Allen & Overy (A&O) plateau partners are the richest in the City, with profits of £1.05m – overtaking Slaughter and May for the first time.
A&O’s figures are skewed by its exceptionally long 15-year lockstep, but the firm still posted a slight decline in its average profits per equity partner this year of £675,000 – down from £685,000.
Lovells and Linklaters plateau partners will have been among the happiest in the City. They saw a rise of 3.8 and 7.1 per cent respectively. Linklaters, which had fallen behind Freshfields Bruckhaus Deringer last year, claims to have clawed back profitability due to a strong performance in its finance department.
Clifford Chance
plateau partners have seen a decline, from £815,000 to £734,000, or 9.9 per cent – the second biggest drop in the top 10 after Simmons & Simmons. However, Clifford Chance could boost top partners’ profits in key juris-dictions such as the US if recommendations from the compensation review com-mittee are endorsed by the partnership. The firm is considering the option of setting aside 600 extra points in 50-unit chunks, effectively allowing up to 12 partners to be remunerated according to local norms. On the current 100-point lockstep, a 150-point Clifford Chance partner could therefore make up to £1.1m – a figure more in line with New York pay.

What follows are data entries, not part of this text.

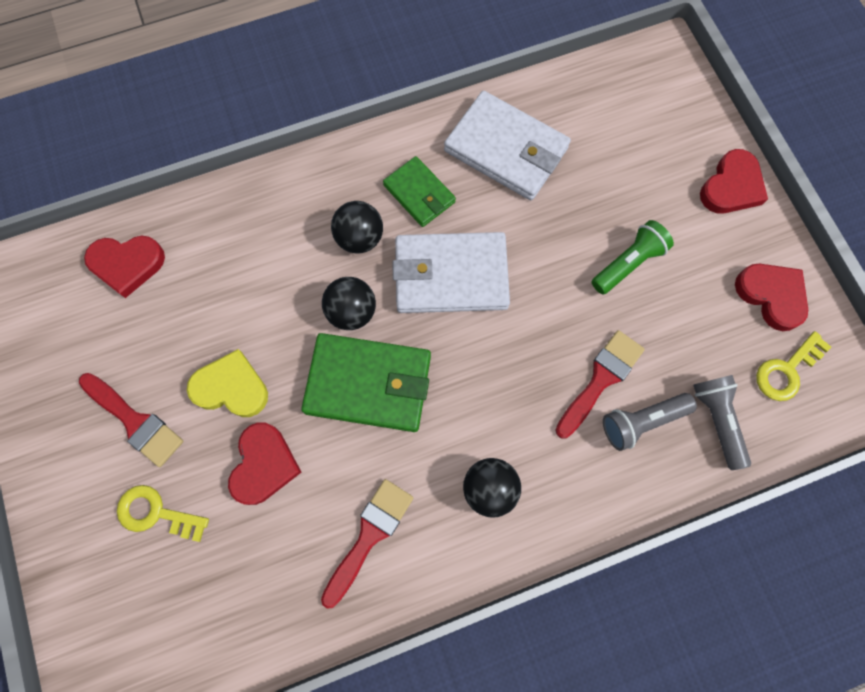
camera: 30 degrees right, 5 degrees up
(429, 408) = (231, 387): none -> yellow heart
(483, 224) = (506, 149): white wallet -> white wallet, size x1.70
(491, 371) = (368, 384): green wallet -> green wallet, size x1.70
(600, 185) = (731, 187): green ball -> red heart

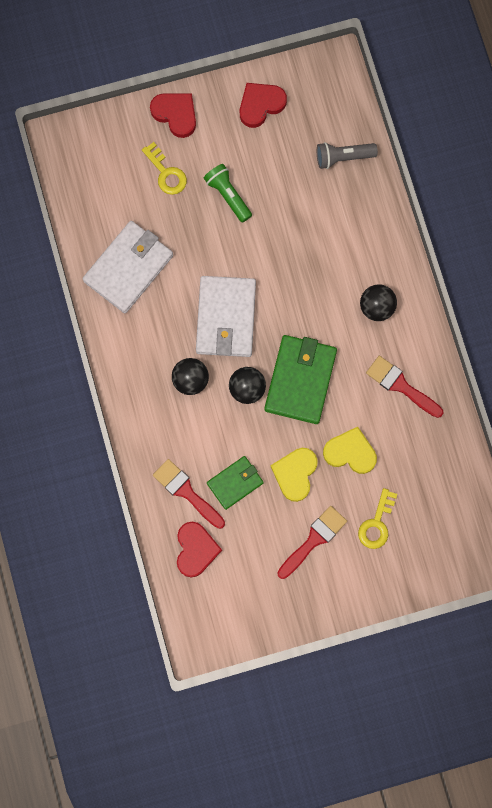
camera: 85 degrees left, 5 degrees up
(264, 465) = (350, 452): red heart -> yellow heart
(419, 194) = (159, 334): green wallet -> green wallet (235, 483)
(601, 379) = (310, 226): red brush -> red brush (186, 492)
(641, 421) = (340, 205): grey flashlight -> none
(786, 370) = (313, 107): yellow key -> yellow key (166, 173)

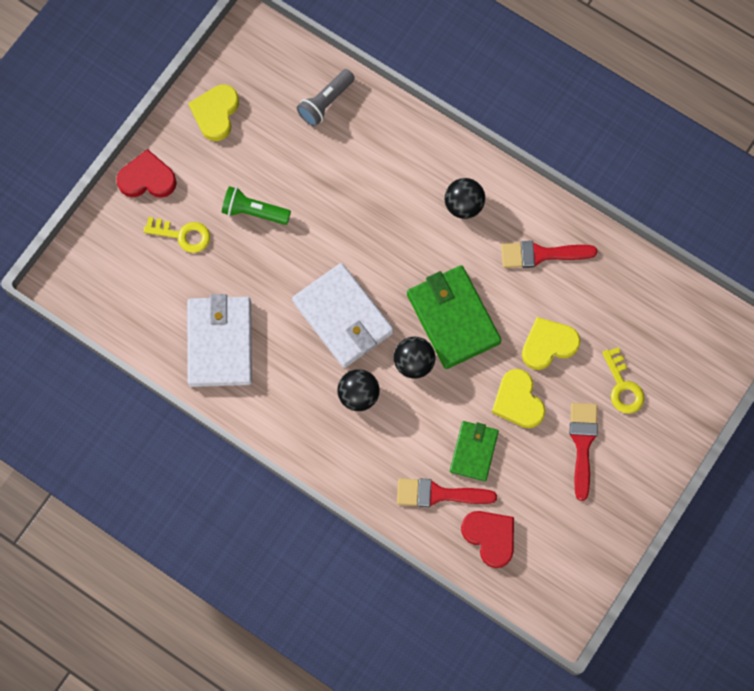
camera: 40 degrees left, 5 degrees down
(260, 105) = (216, 113): red heart -> yellow heart

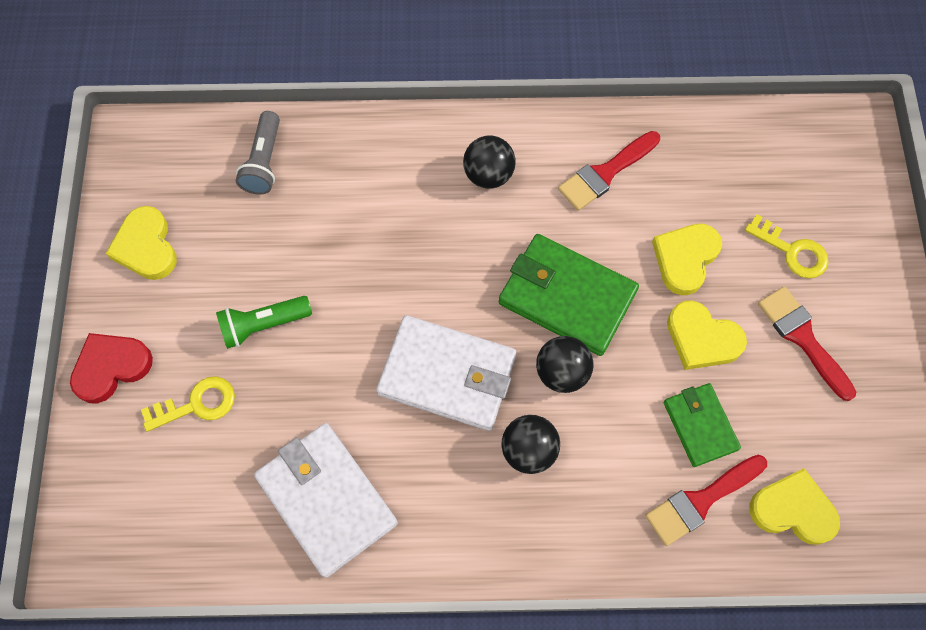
camera: 35 degrees left, 5 degrees down
(490, 537) = (792, 509): red heart -> yellow heart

Most of the firms in the table operate relatively traditional lockstep or modified lockstep.
However, DLA – the most conspicuous challenger for top 10 status – has a small equity partnership with a merit-based profit share-out, meaning that the spread between top and bottom is higher. In the last financial year the spread at DLA allowed top equity partners to earn £860,000, compared with £240,000 at the bottom.